Because we were new to the UN mission in Haiti, we were required to do a familiarisation flight. So while a US Navy aircraft carrier steamed into the bay and disgorged relief supplies from a steady stream of helicopters, we went on a flight to Cap Haïtien in the north and Santo Domingo in the Dominican Republic. It was an unusually clear day. The hurricane had mopped up all the atmospheric detritus revealing that the province to the north, Artibonite, was relatively unscathed. And, although there was some flooding around Cap Haïtien, it also seemed to have escaped the worst.

It was only the following day that Nicky and I finally joined the response effort.
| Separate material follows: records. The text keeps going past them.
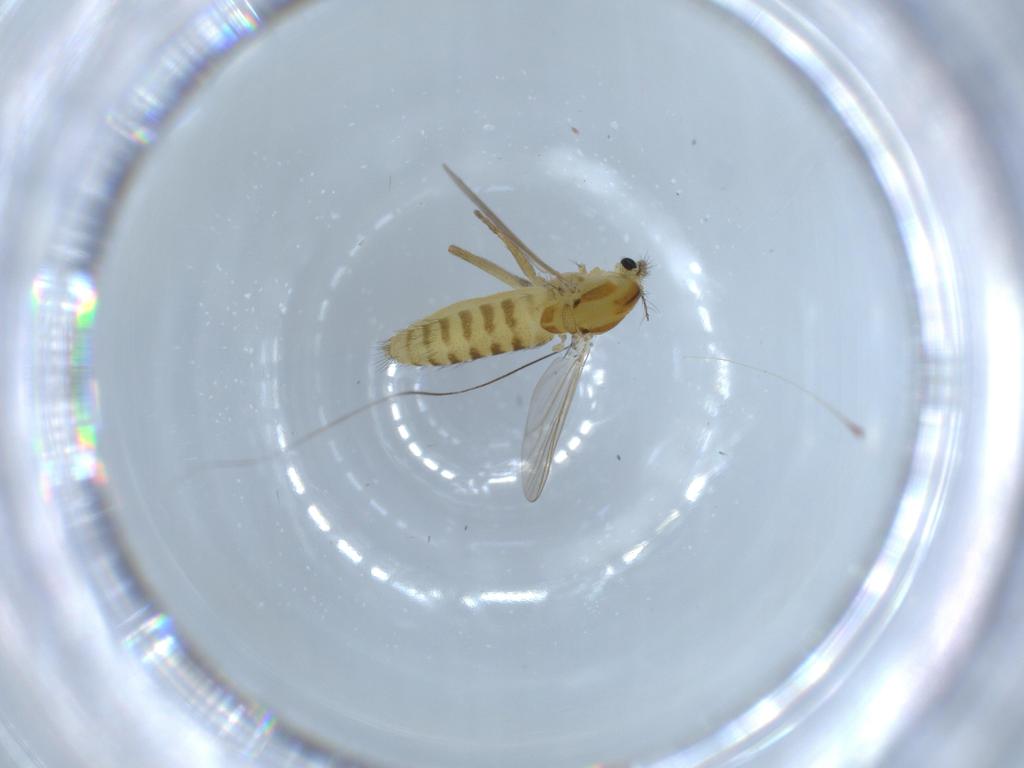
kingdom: Animalia
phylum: Arthropoda
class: Insecta
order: Diptera
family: Chironomidae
We still couldn’t land anywhere in the hardest-hit south-west, as the only runways that were long enough for us to use were waterlogged and had been inundated with helicopters from the UN, the US Coast Guard and Navy and a myriad of other agencies.

We were tasked to fly a Civil Defence team to the north and, from there, along the coast back to Port-au-Prince to assess the coastal damage from the hurricane. A flight like that is a dream come true for most pilots. With much of our time normally spent trying to keep the blue side up while not spilling the passenger’s gin and tonics, this was an opportunity to fly low over the sea while hugging the coastline and exploring all the coves and inlets.
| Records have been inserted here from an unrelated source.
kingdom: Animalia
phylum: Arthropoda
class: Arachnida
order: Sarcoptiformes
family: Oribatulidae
Once airborne out of Port-au-Prince, we climbed to nine thousand feet to clear the mountains of the interior on our way to Fort Liberté on Haiti’s north-eastern corner. When we were over the ridge, we started a shallow descent past the imposing Citadelle Laferrière, which squats on top of a tall peak, with a commanding view of the northern shore. The castle was built shortly after the slave rebellion of 1804. The new ruler Henri Christophe built the citadel, which looks more like a Crusader fortress than a Caribbean stronghold.

We left the castle behind and circled the floodplains to the northeast of Cap Haïtien, before following the coast westwards.

Labadee Resort, Haiti

We rounded the peninsula to Labadee, a resort leased by Royal Caribbean Cruises. It is yet another curiosity, totally removed from the reality of Haiti, where cruise ship passengers are disgorged onto palm-fringed beaches where they play in the surf without a thought of what lies beyond.

Île de la Tortue
Mare Rouge, Île de la Tortue

After Labadee, we changed course for Île de la Tortue (Tortuga), a turtle-shaped island off Haiti’s north coast that was once a major centre of Caribbean piracy in the 17th century. Not much has changed. We were told that the island is still a no-go area for the authorities, as it is now the centre of the Caribbean drug trade. It looked peaceful enough, with a small settlement on the southern shore and sailing boats gliding though the turquoise shallows.
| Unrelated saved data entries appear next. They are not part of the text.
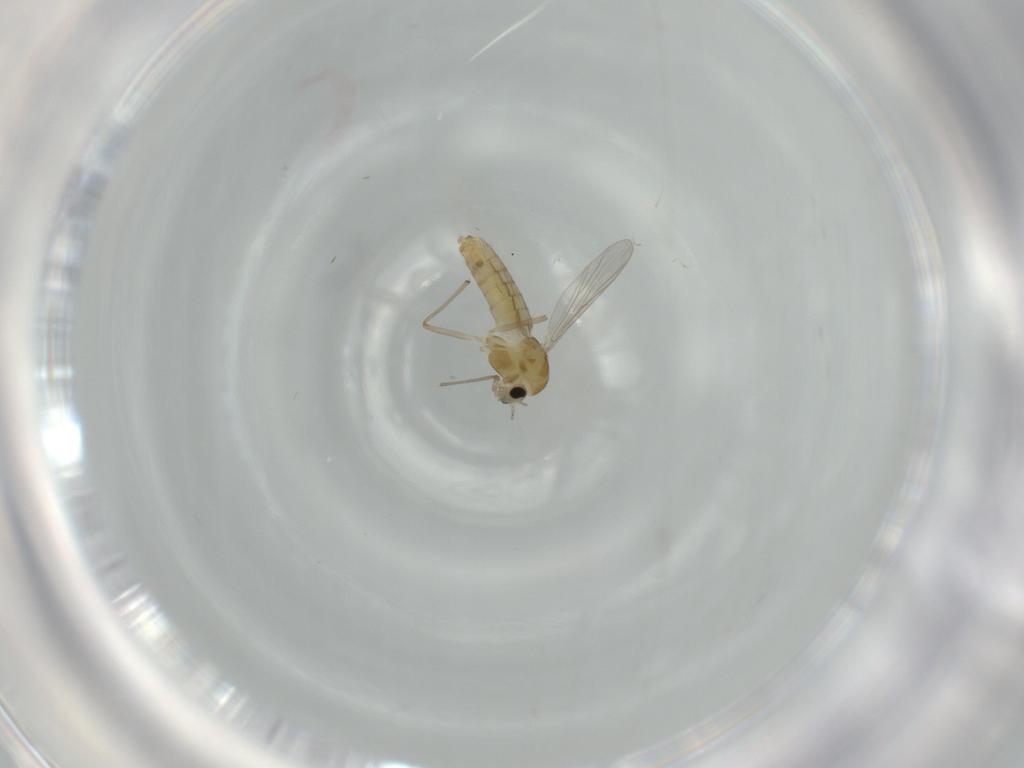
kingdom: Animalia
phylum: Arthropoda
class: Insecta
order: Diptera
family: Chironomidae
With no hurricane damage in sight, we skipped back across the Canal de la Tortue to Port de Paix and continued along the coast, before slipping inland towards Bombardopolous, which belied its grandiose name.

Mangrove Lagoons

When we reached the coast again, we followed it south past Gonaïves to mangrove lagoons speckled with flocks of pink and brown flamingos that splashed into the air as we passed overhead. Just beyond the mangroves, the small town of

Grande Saline

Grande Saline lies at the mouth of the Artibonite River. Its salt pans were flooded and much of the town seemed partially submerged. It was the only significant hurricane damage that we observed during the flight.

Time and fuel were getting short, so we made a quick detour across the bay to Île de Gonâve, the largely barren island that dominates Haiti’s bight. We found little damage and turned back to Port-au-Prince for a long final approach to the easterly runway.

After two hours of virtual silence, the airwaves filled with chatter from all the helicopters ferrying supplies out to Jérémie and Les Cayes.

It was an amazing flight, but we couldn’t help feeling somewhat inadequate. We were longing to join in with the relief efforts in the south.